—Suppose qu'on t'annonce que tu seras bientôt veuve!... Dame! la pythonisse ne sait pas toujours si c'est une chose désagréable... Eh bien, ça te donnerait des inquiétudes, je te fais l'honneur de le croire, et moi, je ne m'en cache pas, ça m'embêterait.
—Ce qui prouve, mon bonhomme, que tu y crois tout comme les autres!
Eugène était un homme corpulent, sanguin, d'un naturel très bon, mais d'humeur violente, et, pendant de nombreuses années, Emma, qui l'aimait beaucoup, trembla que son mari ne s'aperçût qu'elle avait transgressé une volonté si impérieusement exprimée dès les premiers temps du mariage. Elle s'était laissé lire dans la main. Elle s'était laissé lire dans la main une première fois, Eugène étant de l'autre côté de la cloison et n'ayant que la porte du fumoir à ouvrir pour être témoin de l'insubordination! Mais, après le dîner, quand les pauvres femmes entre elles n'ont plus rien à dire, allez donc perdre l'occasion d'employer des minutes trop longues! Pendant dix ans, quinze ans, vingt ans, elle s'était laissé lire dans la main, sans que rien de fâcheux en fût survenu; sans qu'Eugène même, qui, à la vérité, avait d'autres chats à fouetter, étant à la tête de vastes entreprises, eût eu connaissance de cette pratique devenue de plus en plus à la mode et qu'il continuait d'abhorrer avec un croissant dégoût.
Oh! ce qu'on lisait, d'ordinaire, dans la main d'Emma, était tellement innocent!... Une ligne de cœur sans un accroc, une ligne de vie excellente; la moins bonne de toutes était la ligne de tête, assez pauvre, lui démontrait-on, ce qui ne la flattait pas; on lui comptait trois enfants sur le bord de la main: elle en avait eu deux, un fils militaire, une fille récemment mariée, tous deux bien grands aujourd'hui pour espérer ou redouter un petit frère, mais elle en avait porté un jusqu'au cinquième mois, ce qui pouvait compléter le compte; elle ne présentait pas le triangle de l'adultère, et il était vrai qu'elle était demeurée constamment fidèle, du moins quant à l'amour, à son gros cher Eugène.

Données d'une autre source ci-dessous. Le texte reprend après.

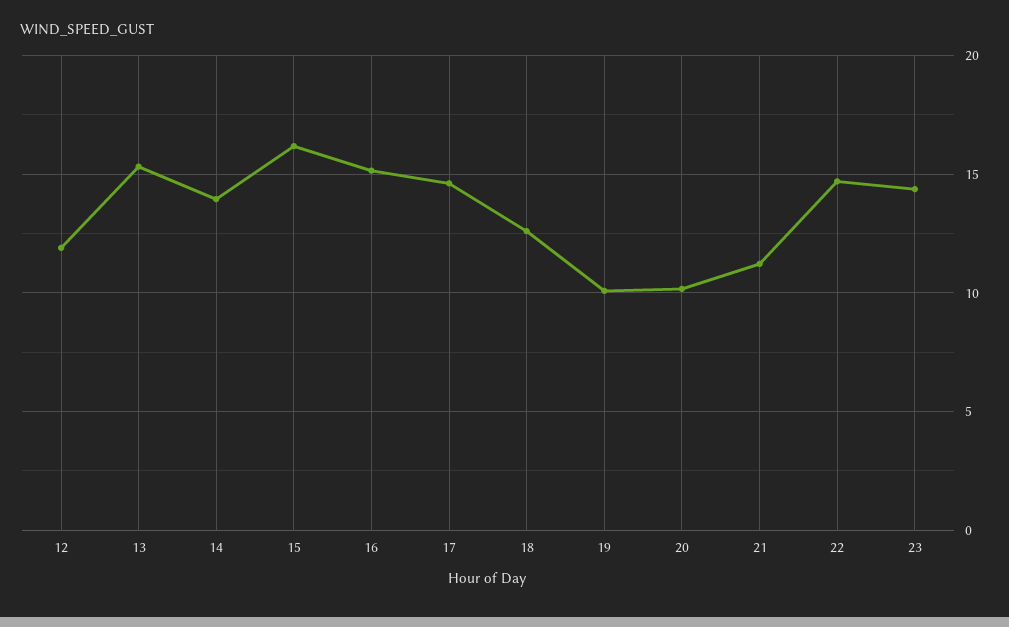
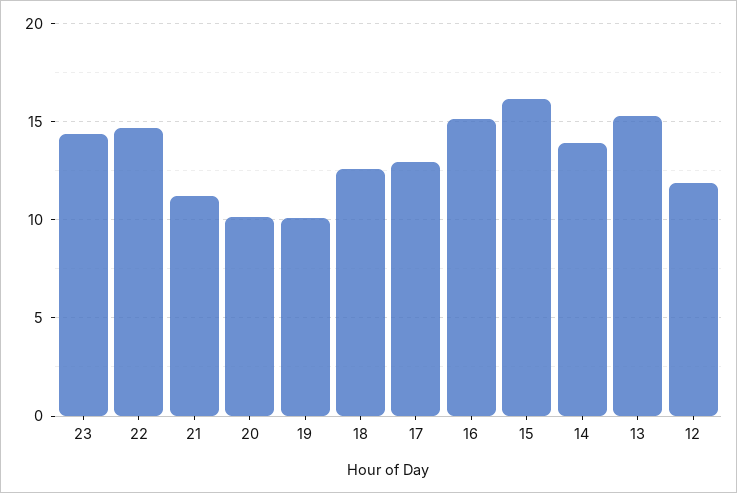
17: 14.5 -> 13

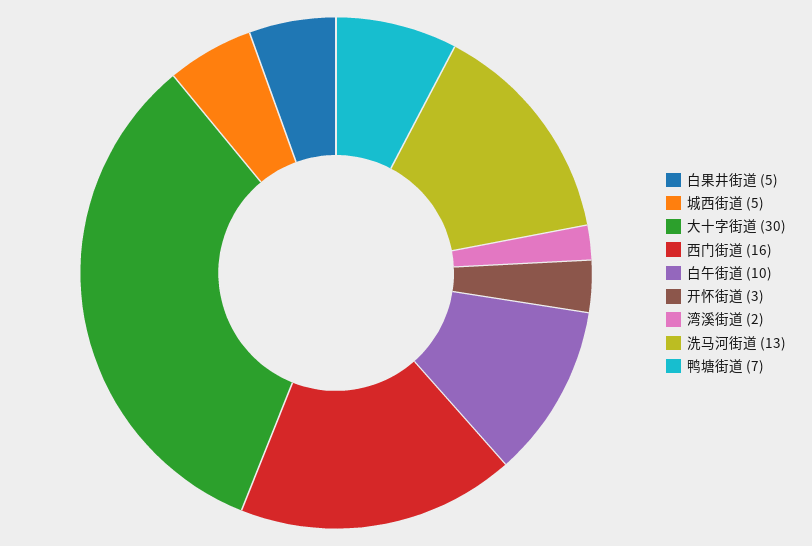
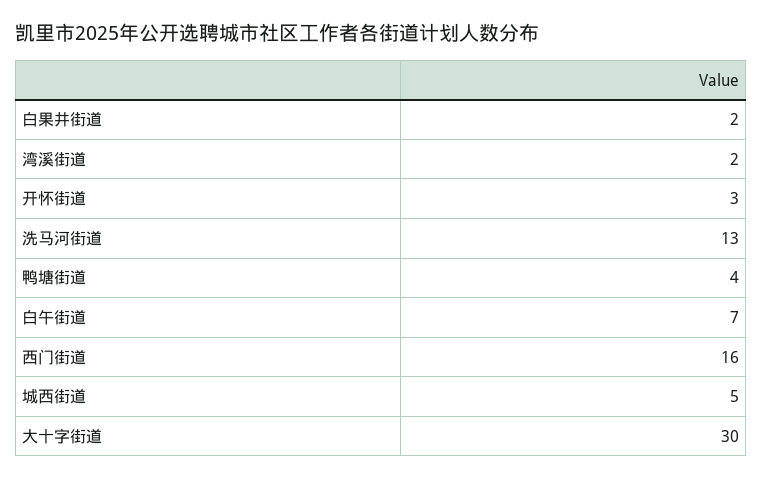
白果井街道: 5 -> 2
白午街道: 10 -> 7
鸭塘街道: 7 -> 4

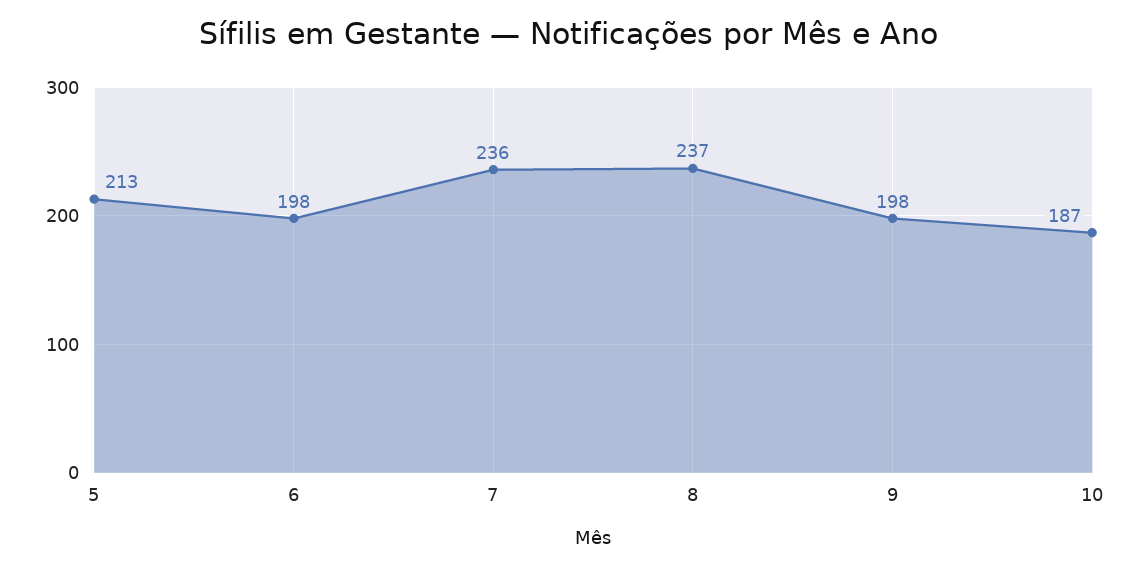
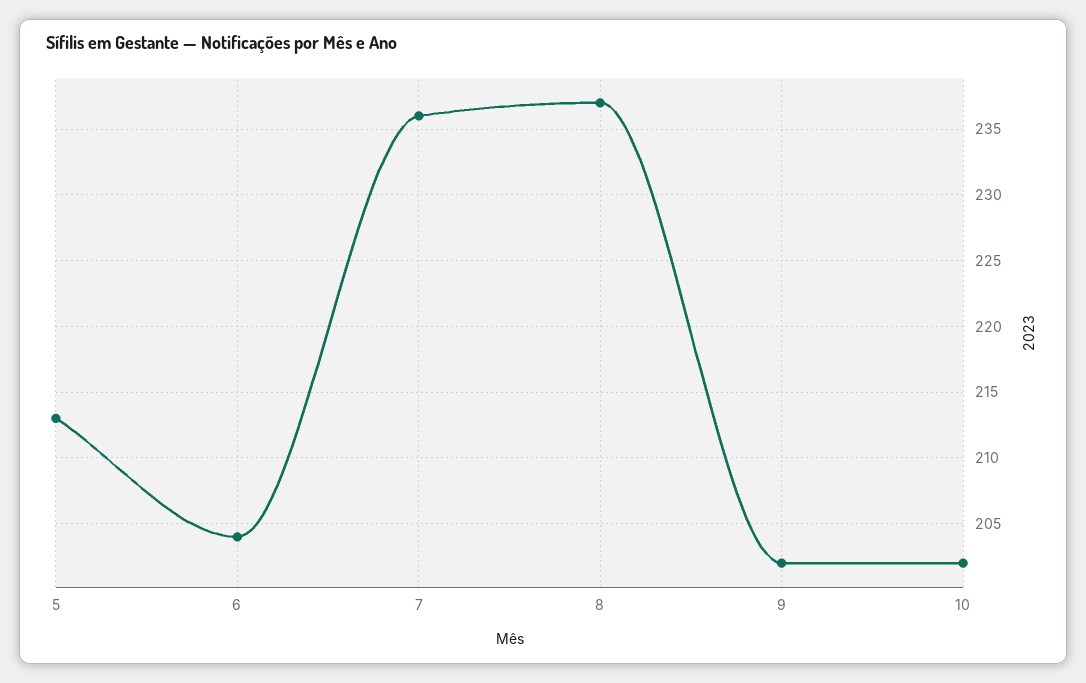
6: 198 -> 204
9: 198 -> 202
10: 187 -> 202

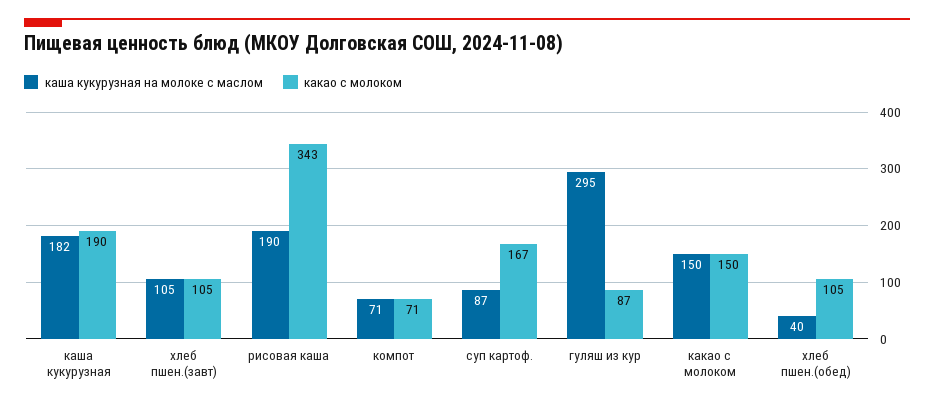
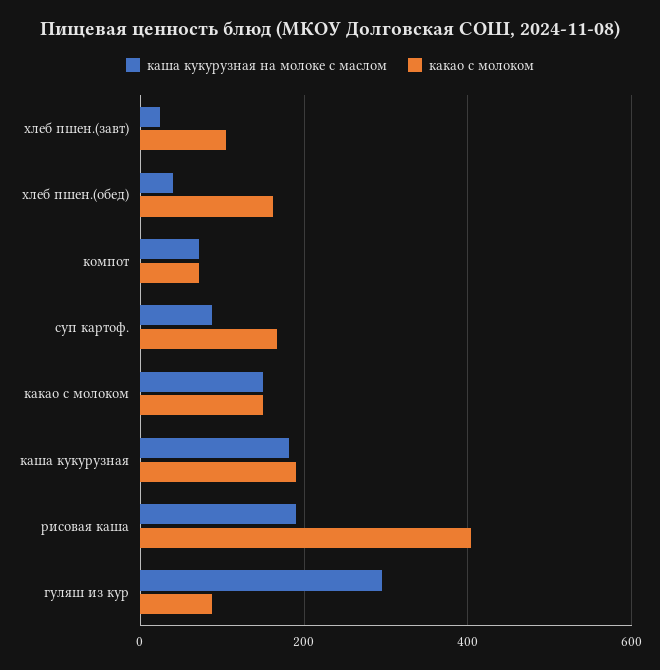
каша кукурузная на молоке с маслом, хлеб пшен.(завт): 105 -> 20
какао с молоком, рисовая каша: 343 -> 400
какао с молоком, хлеб пшен.(обед): 105 -> 160

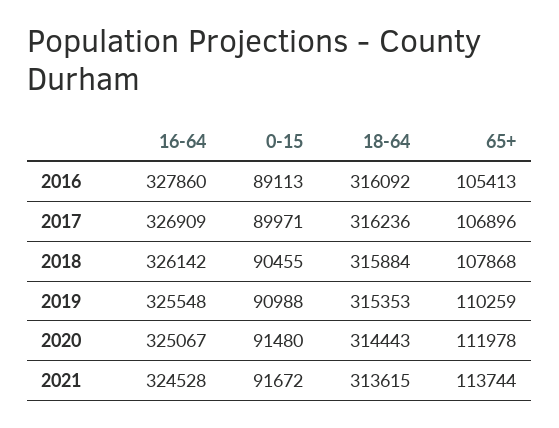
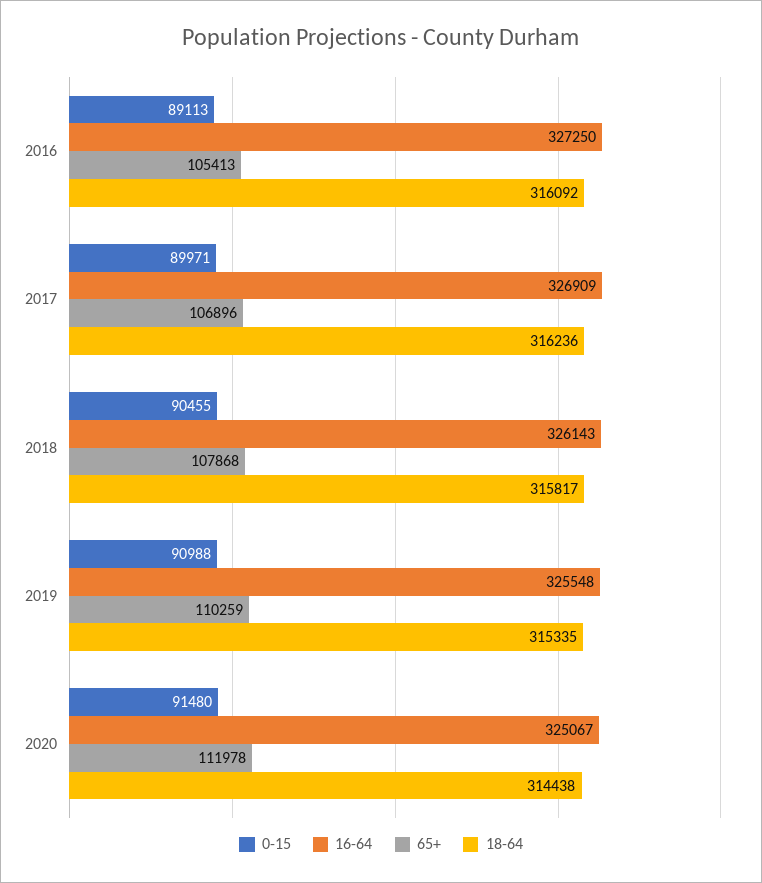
16-64, 2016: 327860 -> 327250
16-64, 2018: 326142 -> 326143
18-64, 2018: 315884 -> 315817
18-64, 2019: 315353 -> 315335
18-64, 2020: 314443 -> 314438
16-64, 2021: 324528 -> none
0-15, 2021: 91672 -> none
18-64, 2021: 313615 -> none
65+, 2021: 113744 -> none

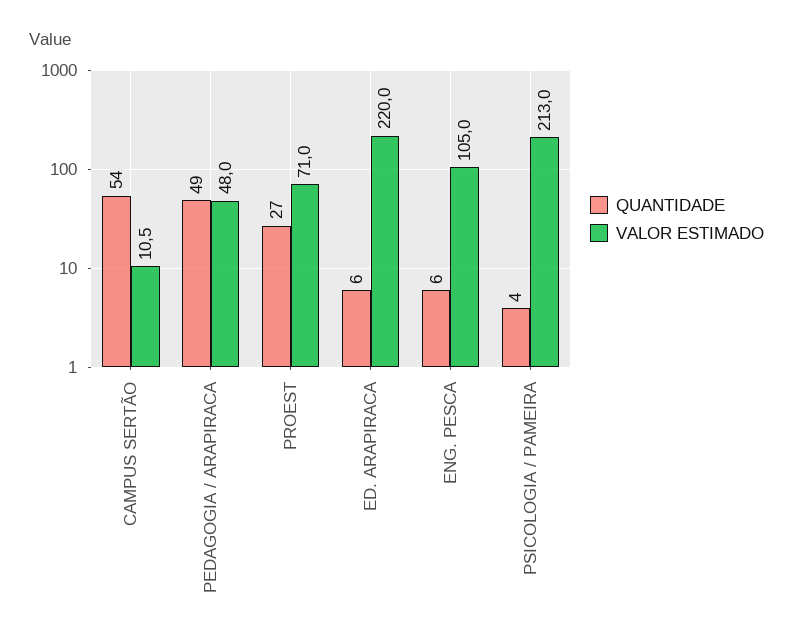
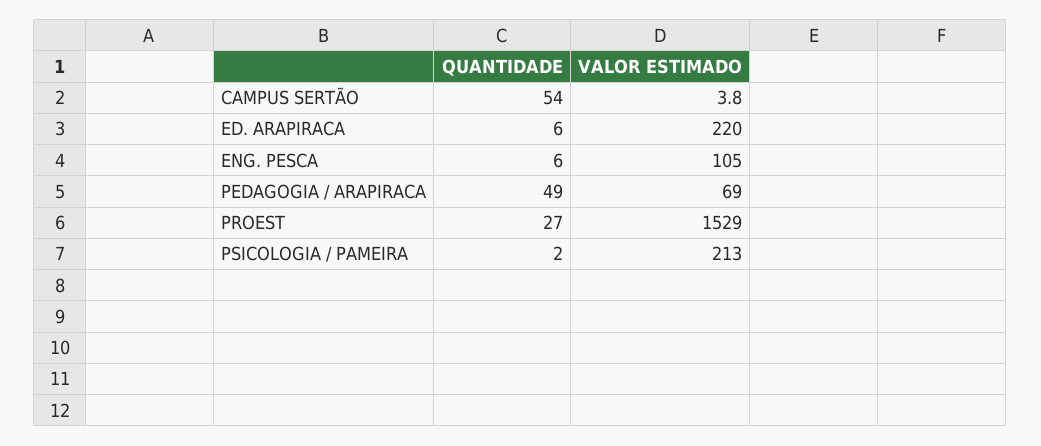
VALOR ESTIMADO, CAMPUS SERTÃO: 10.5 -> 3.8
VALOR ESTIMADO, PEDAGOGIA / ARAPIRACA: 48 -> 69
VALOR ESTIMADO, PROEST: 71 -> 1529
QUANTIDADE, PSICOLOGIA / PAMEIRA: 4 -> 2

Un beau soir, à souper, Eugène étant à Londres, une petite femme noiraude, aux cheveux crépus, portant un nom de torero, qu'elle connaissait d'une heure à peine, lui annonça sans sourciller que son mari serait décédé avant l'année révolue.
Pan! ça y était. Emma ne prit pas, bien entendu, sur le moment, l'horoscope au tragique; elle fit bon visage à la gitane; elle sourit même en se répétant une des expressions d'Eugène, lorsqu'il flétrissait l'art des diseurs d'aventure: «C'est de la niaiserie.» Cependant, seule dans la voiture qui la ramenait à la maison, songeant que son mari traversait le lendemain la Manche, elle se sentit glacée et ne put dormir de la nuit.
Eugène fit la traversée sans naufrage, mais trouva à son arrivée chez lui une femme méconnaissable qui lui affirma qu'elle ne le laisserait pas retourner en Angleterre, comme il semblait en prendre l'habitude, et qu'elle ne voulait sous aucun prétexte se séparer de lui.
—Dans ce cas-là, tu m'accompagneras, ma bonne! Je viens d'engager toute ma fortune, une partie de la dot de Juliette et les quatre sous de son mari, dans une affaire nouvelle, considérable, et qui exige mes soins personnels: ce n'est pas l'occasion pour moi de commencer à me négliger!
—Je ne t'accompagnerai pas en Angleterre, et tu n'iras pas! La fortune, la fortune, je m'en moque: ta santé, mon ami, avant tout. D'ailleurs, tout le monde me le dit: «Votre mari est un homme qui a trop travaillé.»
—Il fallait me faire cette remarque il y a six semaines, avant que je donne ma signature... Personne ne m'a jamais laissé supposer qu'on me trouvait digne de prendre ma retraite... J'ai cinquante-cinq ans, une santé de fer... Quand me suis-je plaint? Ai-je eu, à ta connaissance, seulement besoin d'un médecin?